Il y a encore une vingtaine d’années, un tatoueur devait être dessinateur. Il y a toujours eu des tatoueurs qui faisaient des walk-ins en copiant et tatouant simplement les croquis d’autres artistes, un classique de la Old School, par exemple. Mais la plupart d’entre eux écoutaient la demande du client, faisaient un dessin sur papier et réalisaient ensuite le tatouage.
L’apparition de l’Ipad a déclenché la première révolution, car la réalisation de dessins numériques à transférer sur la peau nécessitait beaucoup moins de préparation artistique, on pouvait annuler les lignes tracées en un clin d’œil, et à mi-chemin du dessin il suffisait d’un clic pour ajouter l’image en miroir.
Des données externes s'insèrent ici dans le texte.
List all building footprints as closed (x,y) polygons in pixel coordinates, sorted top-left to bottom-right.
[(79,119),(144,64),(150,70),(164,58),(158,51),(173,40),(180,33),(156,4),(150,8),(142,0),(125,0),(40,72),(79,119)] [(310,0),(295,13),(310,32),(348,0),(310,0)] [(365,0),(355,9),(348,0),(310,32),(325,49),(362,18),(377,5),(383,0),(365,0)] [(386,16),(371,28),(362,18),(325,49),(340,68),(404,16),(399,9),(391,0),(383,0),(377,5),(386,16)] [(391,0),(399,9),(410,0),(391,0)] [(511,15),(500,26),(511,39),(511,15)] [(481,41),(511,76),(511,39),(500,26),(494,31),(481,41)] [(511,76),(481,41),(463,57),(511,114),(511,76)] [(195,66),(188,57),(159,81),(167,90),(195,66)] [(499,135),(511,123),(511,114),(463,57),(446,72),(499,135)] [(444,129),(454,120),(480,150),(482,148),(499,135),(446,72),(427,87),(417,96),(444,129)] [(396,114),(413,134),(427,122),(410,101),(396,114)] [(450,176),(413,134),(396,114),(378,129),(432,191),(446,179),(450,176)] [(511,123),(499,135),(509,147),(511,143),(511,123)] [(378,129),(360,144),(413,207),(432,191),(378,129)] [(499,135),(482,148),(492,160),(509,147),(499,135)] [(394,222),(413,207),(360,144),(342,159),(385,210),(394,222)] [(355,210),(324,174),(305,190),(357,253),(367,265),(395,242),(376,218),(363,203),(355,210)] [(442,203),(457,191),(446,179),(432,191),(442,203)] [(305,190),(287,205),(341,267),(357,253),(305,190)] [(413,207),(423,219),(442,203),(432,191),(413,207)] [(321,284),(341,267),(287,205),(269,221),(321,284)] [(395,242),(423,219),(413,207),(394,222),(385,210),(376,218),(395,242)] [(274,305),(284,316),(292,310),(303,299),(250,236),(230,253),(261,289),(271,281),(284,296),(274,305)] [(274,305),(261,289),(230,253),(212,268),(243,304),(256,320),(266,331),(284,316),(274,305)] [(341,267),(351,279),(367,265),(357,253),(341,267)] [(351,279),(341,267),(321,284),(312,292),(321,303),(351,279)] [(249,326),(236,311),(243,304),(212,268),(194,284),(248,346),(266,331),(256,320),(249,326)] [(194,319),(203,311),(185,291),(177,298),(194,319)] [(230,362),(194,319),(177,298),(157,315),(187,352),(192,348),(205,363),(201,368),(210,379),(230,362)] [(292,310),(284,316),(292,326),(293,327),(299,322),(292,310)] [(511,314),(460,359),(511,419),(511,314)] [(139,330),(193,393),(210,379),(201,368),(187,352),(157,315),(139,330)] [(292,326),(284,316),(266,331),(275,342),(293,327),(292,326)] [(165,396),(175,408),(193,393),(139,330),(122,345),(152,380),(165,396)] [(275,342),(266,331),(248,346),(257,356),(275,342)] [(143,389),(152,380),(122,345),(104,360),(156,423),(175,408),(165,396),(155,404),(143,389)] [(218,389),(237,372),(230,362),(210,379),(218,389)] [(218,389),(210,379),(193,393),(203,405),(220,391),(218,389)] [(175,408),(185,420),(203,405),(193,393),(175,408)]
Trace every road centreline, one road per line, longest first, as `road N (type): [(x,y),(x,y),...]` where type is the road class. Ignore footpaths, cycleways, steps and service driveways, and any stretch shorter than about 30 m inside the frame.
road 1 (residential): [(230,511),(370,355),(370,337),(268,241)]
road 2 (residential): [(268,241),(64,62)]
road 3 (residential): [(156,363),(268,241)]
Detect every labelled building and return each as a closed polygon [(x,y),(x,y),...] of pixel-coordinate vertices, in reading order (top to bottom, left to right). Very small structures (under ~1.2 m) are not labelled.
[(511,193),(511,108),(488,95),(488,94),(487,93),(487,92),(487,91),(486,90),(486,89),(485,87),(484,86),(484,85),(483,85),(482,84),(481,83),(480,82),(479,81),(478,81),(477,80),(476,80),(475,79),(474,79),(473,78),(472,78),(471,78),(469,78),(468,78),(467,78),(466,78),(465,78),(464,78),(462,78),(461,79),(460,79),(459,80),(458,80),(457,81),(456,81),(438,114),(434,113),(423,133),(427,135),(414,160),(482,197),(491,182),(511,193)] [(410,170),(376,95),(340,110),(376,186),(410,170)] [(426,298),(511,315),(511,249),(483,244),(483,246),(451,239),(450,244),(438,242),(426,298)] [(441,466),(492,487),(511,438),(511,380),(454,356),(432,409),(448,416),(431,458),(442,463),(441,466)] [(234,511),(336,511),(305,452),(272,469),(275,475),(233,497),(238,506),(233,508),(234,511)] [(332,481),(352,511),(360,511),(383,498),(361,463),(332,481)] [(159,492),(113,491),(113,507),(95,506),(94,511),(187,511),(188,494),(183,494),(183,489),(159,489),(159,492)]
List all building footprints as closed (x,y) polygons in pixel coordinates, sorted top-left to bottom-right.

Par la suite, de nombreux programmes sont apparus, spécialement conçus pour les tatoueurs : des stylos qui créaient toutes sortes de motifs, des écailles de dragons et de serpents aux chaînes, en passant par les cordes… Il suffisait de déplacer le stylo sur l’écran et le tour était joué.
Aujourd’hui, de nombreux tatoueurs s’enthousiasment pour l’intelligence artificielle, ce qui signifie effectivement que l’habileté artistique manuelle commence à disparaître et, avec elle – ce qui me désole le plus – la créativité et l’intuition artistique du tatoueur. Pourquoi se donner la peine de trouver une façon de faire des pièces toujours fraîches et intéressantes quand il suffit de taper quelques mots et que l’IA vous propose tout ce dont vous avez besoin ? J’espère ne pas être le seul à avoir remarqué que les tatoueurs expriment de plus en plus souvent leur enthousiasme pour cette nouvelle voie sur les réseaux sociaux.
Sans s’apercevoir que le côté artistique humain s’estompe, ou plutôt s’étiole, empoisonné par la commodité qu’il faut désormais n’être qu’un bon exécutant pour tatouer. Il y a quelques jours, un tatoueur m’a envoyé une vidéo. Il s’agit d’une machine avec un écran sur lequel on peut choisir une quantité illimitée de motifs. Dans la vidéo, on peut voir comment, en posant l’écran directement sur une partie du corps, il ne faut que quelques secondes pour qu’un tatouage temporaire apparaisse sur la peau de la personne. Cela fait des années que l’on expérimente les imprimantes 3D afin de pouvoir produire des tatouages sans aucune intervention humaine. J’espère que cela n’arrivera jamais, mais malheureusement, depuis que les portes du tatouage se sont ouvertes à tout le monde, de plus en plus de personnes cherchent dans la technologie la solution ou plutôt la potion magique pour dépasser leurs limites artistiques et techniques…
Tout ce que je peux espérer, c’est que les vrais collectionneurs de tatouages continueront à exiger un vrai tatouage, qu’ils ne se contenteront pas d’un autocollant réalisé en dix minutes comme sur une chaîne de production. Espérons qu’ils voudront un dessin et une pièce réalisés et créés sur leur corps sur la base d’un échange humain, verbal et physique, ce moment singulier que nous partageons tous avec notre tatoueur.